[Material to process]
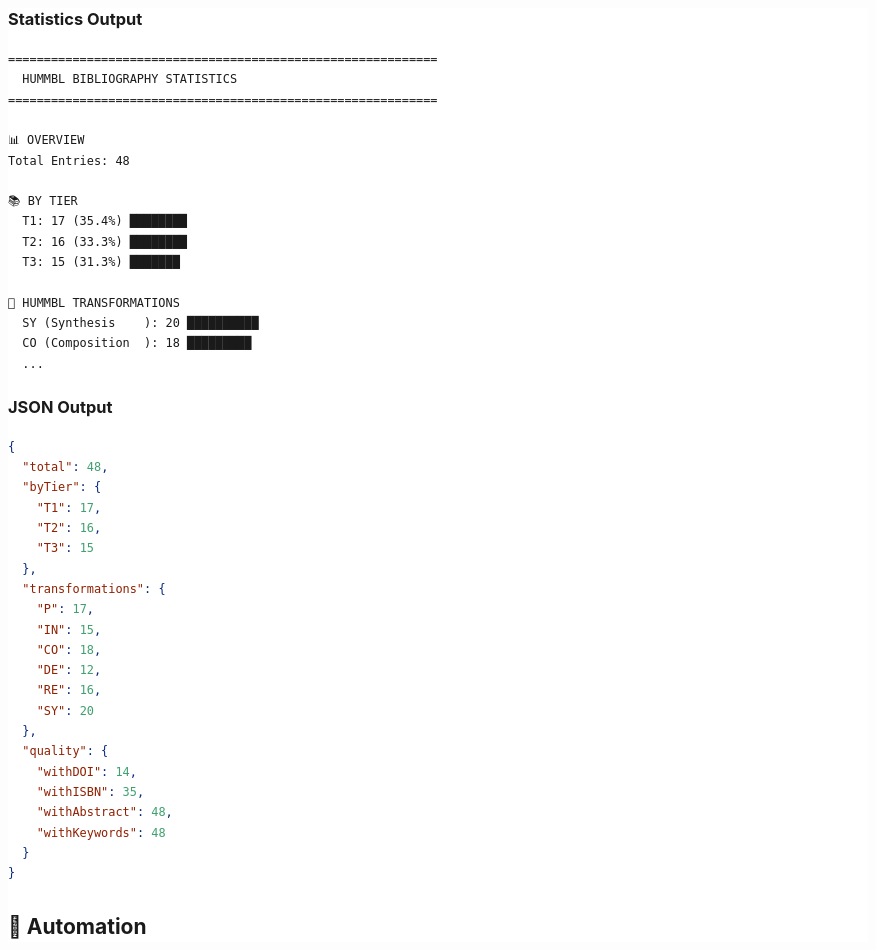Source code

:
 ```
```

### Statistics Output

```
============================================================
  HUMMBL BIBLIOGRAPHY STATISTICS
============================================================

📊 OVERVIEW
Total Entries: 48

📚 BY TIER
  T1: 17 (35.4%) ████████
  T2: 16 (33.3%) ████████
  T3: 15 (31.3%) ███████

🔄 HUMMBL TRANSFORMATIONS
  SY (Synthesis    ): 20 ██████████
  CO (Composition  ): 18 █████████
  ...
```

### JSON Output

```json
{
  "total": 48,
  "byTier": {
    "T1": 17,
    "T2": 16,
    "T3": 15
  },
  "transformations": {
    "P": 17,
    "IN": 15,
    "CO": 18,
    "DE": 12,
    "RE": 16,
    "SY": 20
  },
  "quality": {
    "withDOI": 14,
    "withISBN": 35,
    "withAbstract": 48,
    "withKeywords": 48
  }
}
```

## 🤖 Automation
[/Material to process]
• **What the exercise asks**
Which lines above include the word "HUMMBL"? Pick them out and copy them.

• **Task output**
  HUMMBL BIBLIOGRAPHY STATISTICS
🔄 HUMMBL TRANSFORMATIONS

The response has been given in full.